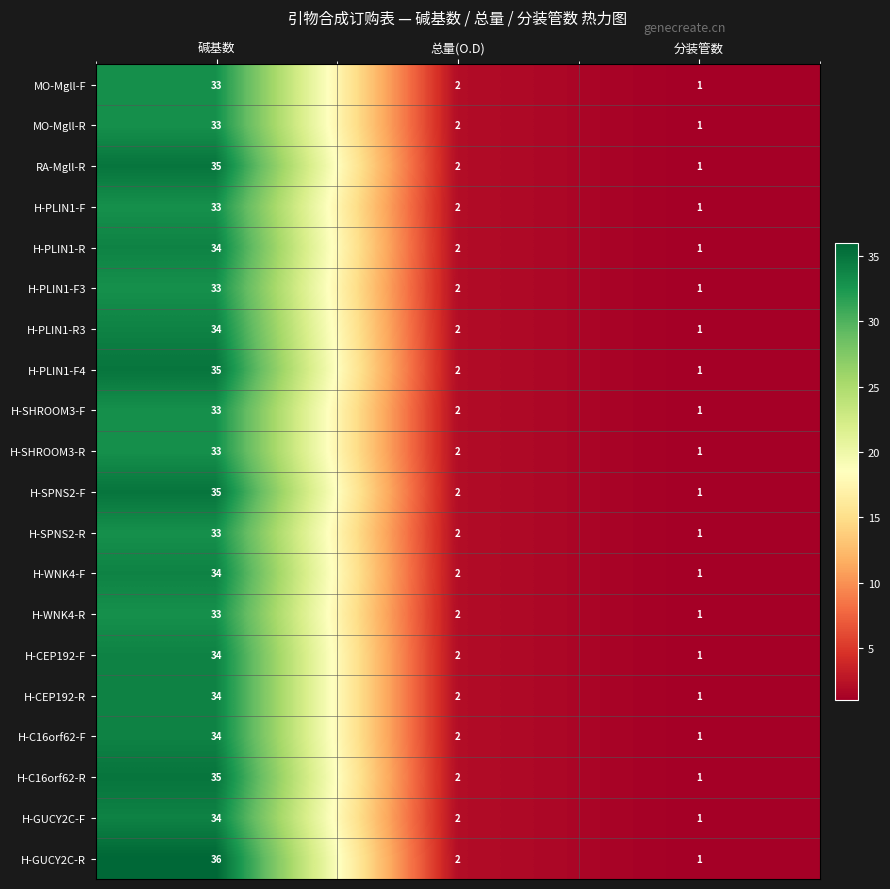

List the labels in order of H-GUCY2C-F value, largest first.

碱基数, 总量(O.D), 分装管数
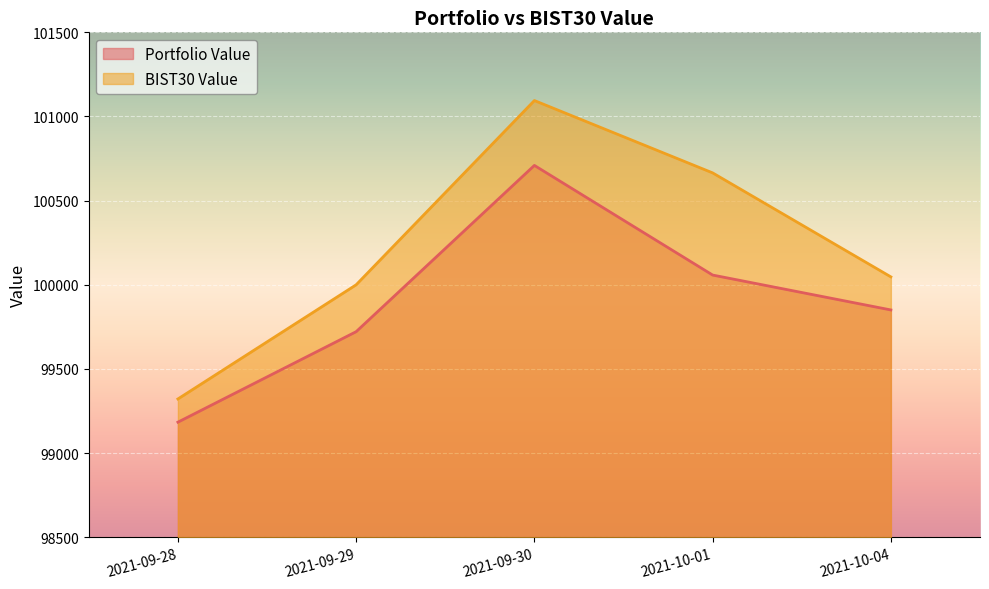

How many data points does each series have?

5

==

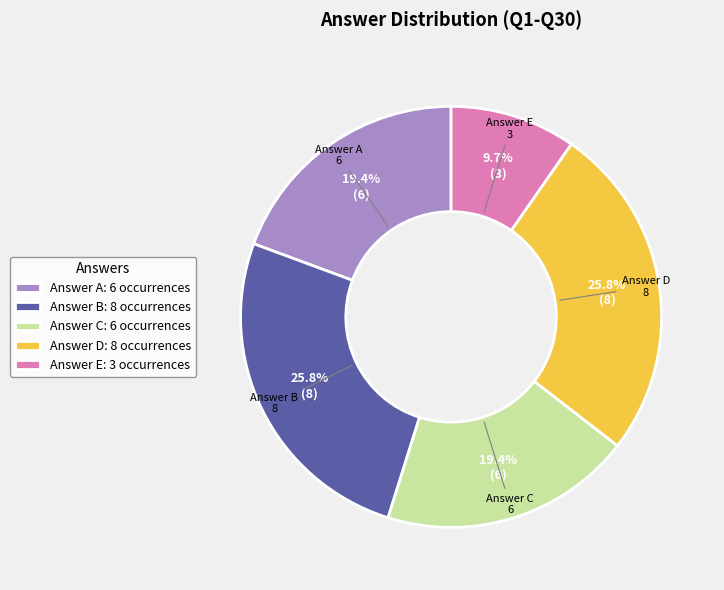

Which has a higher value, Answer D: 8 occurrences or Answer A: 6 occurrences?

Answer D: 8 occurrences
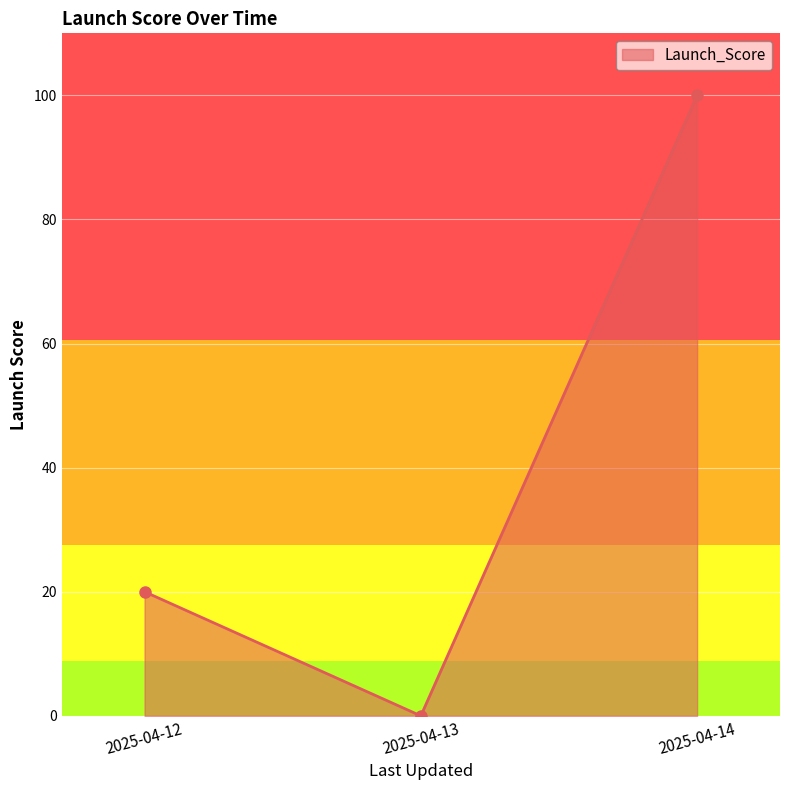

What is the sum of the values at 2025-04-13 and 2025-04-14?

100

**Required action:** Can you restate, word for word, the rows starting at the line containing "List the labels" and ending at the line containing "How many data points does each series have?", with both of those lines included and the pictures left out?

**Your solution:**
List the labels in order of H-GUCY2C-F value, largest first.

碱基数, 总量(O.D), 分装管数

How many data points does each series have?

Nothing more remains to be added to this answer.